PhishMe codifies ransomware as a formal business model

Steganographic subterfuge: ransomware was already 'a thing', now it's a mature and established business model

PhishMe codifies ransomware as a formal business model
PhishMe codifies ransomware as a formal business model

If the fallout from the summer infosecurity exhibitions, conferences and press tours has left one taste in the mouth… it is surely the maturity of ransomware. PhishMe Inc has added to the voices now attempting to affirm this notion and said that the second quarter of 2016 saw ransomware firmly establish itself as a ‘mature business model', albeit a despicable one.

The human phishing defence solutions company says that encryption ransomware now accounts for 50 percent of all malware configurations. This assertion echoes comments made by Trend Micro's VP of security research Rik Ferguson this summer when he stated that ransomware is now ‘an enterprise problem' ie it is no longer just a sporadic threat targeted at individuals for quick profit, but a permanent fixture on the threat landscape.

Three key factors in ransomware

PhishMe's Q2 2016 Malware Review identified three key areas as ‘firmly established': encryption ransomware itself, a rise in evasion techniques (many of them ‘simple' techniques to circumvent protection by security solutions) and the fact that simple attacks still hurt ie less sophisticated actors who still wield robust feature sets.

Key payloads delivered in 2016 have been attributed to the Cerber encryption ransomware and Locky, both of which enjoyed strong domination.

“Barely a year ago, ransomware was a concerning trend on the rise. Now, ransomware is a fully established business model and a reliable profit engine for cyber-criminals, as threat actors involved treat it as a legitimate industry by selling information, tools and resources to peers based all around the world,” said Rohyt Belani, CEO and co-founder of PhishMe.

Belani suggests that ‘empowering the human element' to detect and report these campaigns needs to be a top priority for organisations if they are to protect themselves from a threat that is here for the long term.

Steganography subterfuge

PhishMe's report also unveils findings on the usage of steganographic techniques and ciphers in malware delivery. Steganography being the art and science of hiding information by embedding messages within other, seemingly harmless messages. 

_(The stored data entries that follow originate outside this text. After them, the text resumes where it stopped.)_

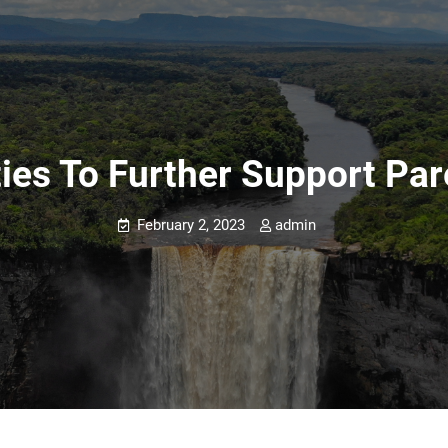
ties To Further Support Pa
February 2, 2023
admin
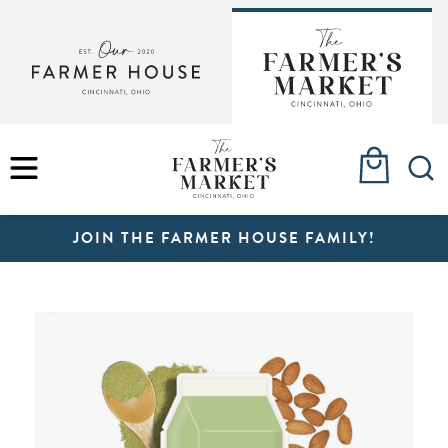
Skip
to
content
MENU
JOIN THE FARMER HOUSE FAMILY!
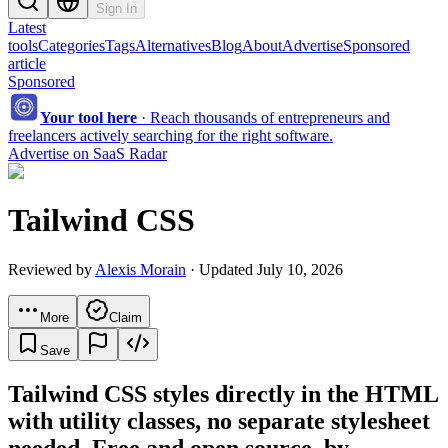
Sign In
Latest
tools
Categories
Tags
Alternatives
Blog
About
Advertise
Sponsored
article
Sponsored
Your tool here
·
Reach thousands of entrepreneurs and
freelancers actively searching for the right software.
Advertise on SaaS Radar
Tailwind CSS
Reviewed by
Alexis Morain
· Updated July 10, 2026
More
Claim
Save
Tailwind CSS styles directly in the HTML
with utility classes, no separate stylesheet
needed. Free and open source, by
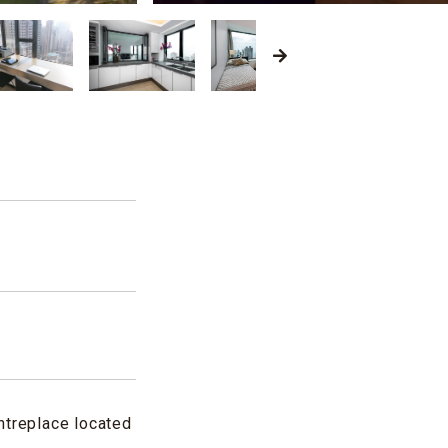
d
ntreplace located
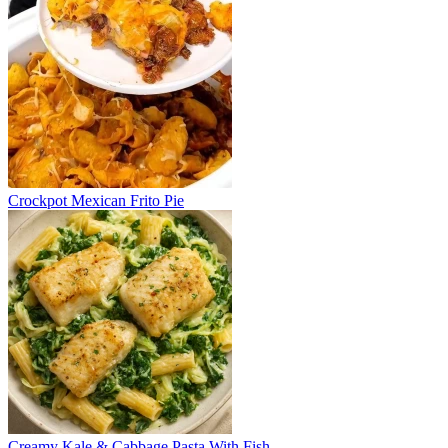
Crockpot Mexican Frito Pie
Creamy Kale & Cabbage Pasta With Fish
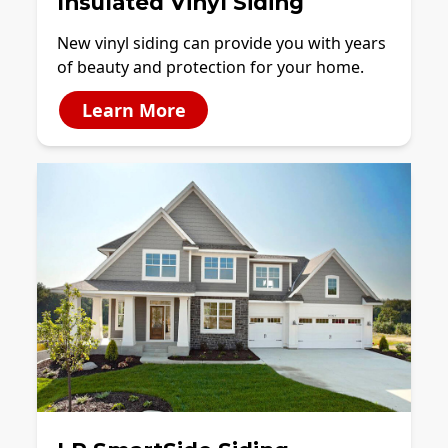
Insulated Vinyl Siding
New vinyl siding can provide you with years
of beauty and protection for your home.
Learn More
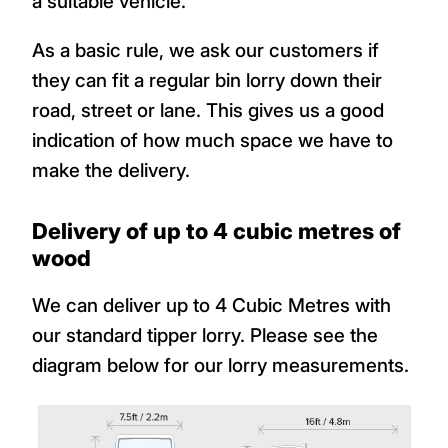
a suitable vehicle.
As a basic rule, we ask our customers if
they can fit a regular bin lorry down their
road, street or lane. This gives us a good
indication of how much space we have to
make the delivery.
Delivery of up to 4 cubic metres of
wood
We can deliver up to 4 Cubic Metres with
our standard tipper lorry. Please see the
diagram below for our lorry measurements.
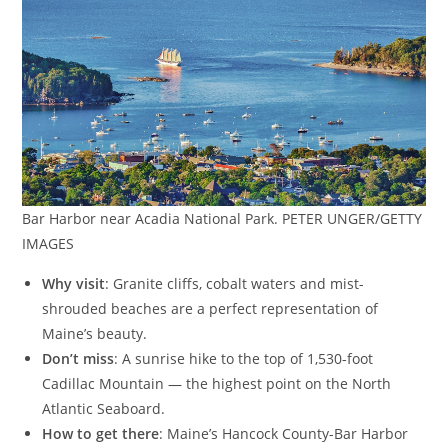
Bar Harbor near Acadia National Park. PETER UNGER/GETTY
IMAGES
Why visit
: Granite cliffs, cobalt waters and mist-
shrouded beaches are a perfect representation of
Maine’s beauty.
Don’t miss
: A sunrise hike to the top of 1,530-foot
Cadillac Mountain — the highest point on the North
Atlantic Seaboard.
How to get there
: Maine’s Hancock County-Bar Harbor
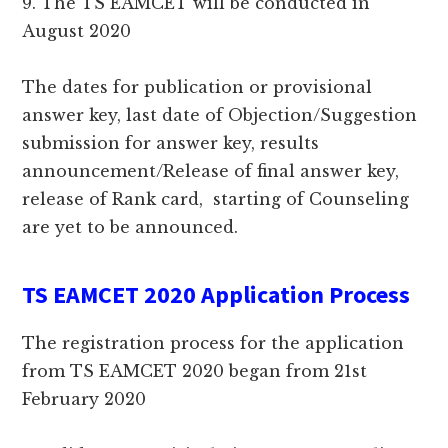
9. The TS EAMCET will be conducted in
August 2020
The dates for publication or provisional
answer key, last date of Objection/Suggestion
submission for answer key, results
announcement/Release of final answer key,
release of Rank card, starting of Counseling
are yet to be announced.
TS EAMCET 2020 Application Process
The registration process for the application
from TS EAMCET 2020 began from 21st
February 2020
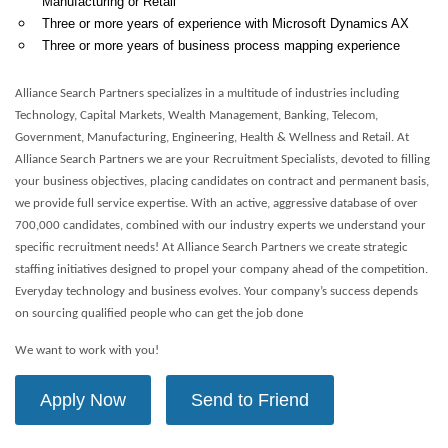
Manufacturing or Retail
Three or more years of experience with Microsoft Dynamics AX
Three or more years of business process mapping experience
Alliance Search Partners specializes in a multitude of industries including
Technology, Capital Markets, Wealth Management, Banking, Telecom,
Government, Manufacturing, Engineering, Health & Wellness and Retail. At
Alliance Search Partners we are your Recruitment Specialists, devoted to filling
your business objectives, placing candidates on contract and permanent basis,
we provide full service expertise. With an active, aggressive database of over
700,000 candidates, combined with our industry experts we understand your
specific recruitment needs! At Alliance Search Partners we create strategic
staffing initiatives designed to propel your company ahead of the competition.
Everyday technology and business evolves. Your company’s success depends
on sourcing qualified people who can get the job done
We want to work with you!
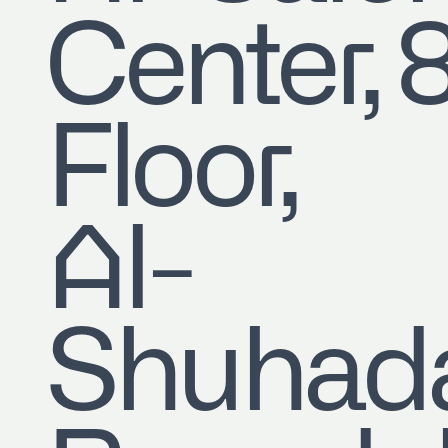
Center, 
Floor,
Al-
Shuhad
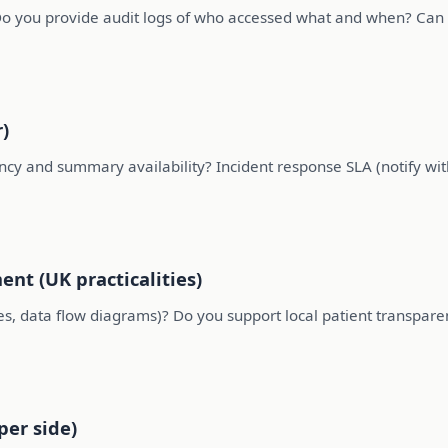
o you provide audit logs of who accessed what and when? Can 
)
uency and summary availability? Incident response SLA (notify wi
nt (UK practicalities)
, data flow diagrams)? Do you support local patient transparen
per side)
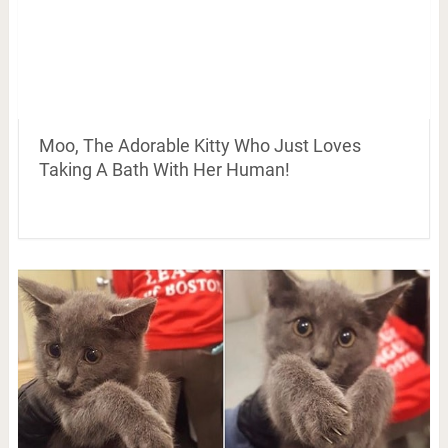
Moo, The Adorable Kitty Who Just Loves
Taking A Bath With Her Human!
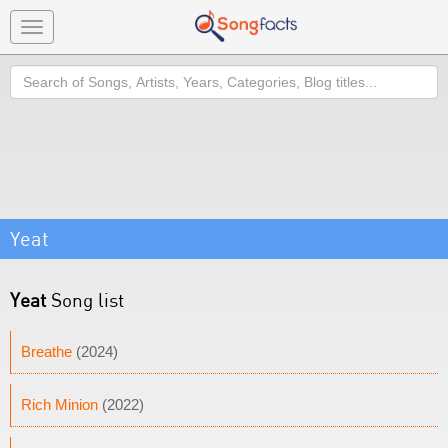
Toggle
navigation
Search
Yeat
Yeat
Song list
Breathe
(2024)
Rich Minion
(2022)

According to the report, “Using a common steganographic technique, threat actors are able to hide the Cerber executable of a Cerber malware payload within a seemingly harmless image file – sneaking past layers of security technologies to make its way into the target victim's inbox. The report provides further examples on how the executables are embedded and what to look for when conducting a deep ransomware analysis.”

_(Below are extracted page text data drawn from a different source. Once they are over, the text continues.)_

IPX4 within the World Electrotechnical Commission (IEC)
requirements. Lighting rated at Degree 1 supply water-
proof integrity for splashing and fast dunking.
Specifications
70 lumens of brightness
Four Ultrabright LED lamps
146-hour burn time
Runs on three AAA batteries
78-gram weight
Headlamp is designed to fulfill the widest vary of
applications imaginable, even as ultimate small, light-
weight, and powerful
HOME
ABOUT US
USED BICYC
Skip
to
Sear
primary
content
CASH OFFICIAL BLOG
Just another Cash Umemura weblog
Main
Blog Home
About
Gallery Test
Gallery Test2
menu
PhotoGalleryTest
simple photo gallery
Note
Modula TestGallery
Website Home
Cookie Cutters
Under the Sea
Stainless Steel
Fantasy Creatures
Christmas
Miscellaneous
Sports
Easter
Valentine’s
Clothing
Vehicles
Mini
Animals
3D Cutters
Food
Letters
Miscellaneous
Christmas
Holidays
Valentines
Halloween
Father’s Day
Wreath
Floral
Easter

This report and review also aims to shed light on remote access Trojan utilities, which have garnered significant attention recently due to their purported use in the high profile intrusion and apparent theft of data from the Democratic National Committee.

Troy Gill, manager of security research at AppRiver spoke to SCMagazineUK.com in line with this story to comment, “Ransomware keeps growing in popularity because, well, it doesn't just work; it works really, really well. Why does it work? Because many netizens and organisations don't properly backup their files, if it all - a backed up copy of an encrypted file would negate the need to pay a ransom.”

Gill continued, "To make sure their business model continues, many cyber-criminals will even help their victims decrypt their files (post payment, of course) to ensure that their reputation for delivering the encryption key is intact. Because if word spread that it doesn't matter how much victims pay, they won't get their files back, people would likely stop paying. And ultimately people paying is what will continue to drive this malware and variants being released."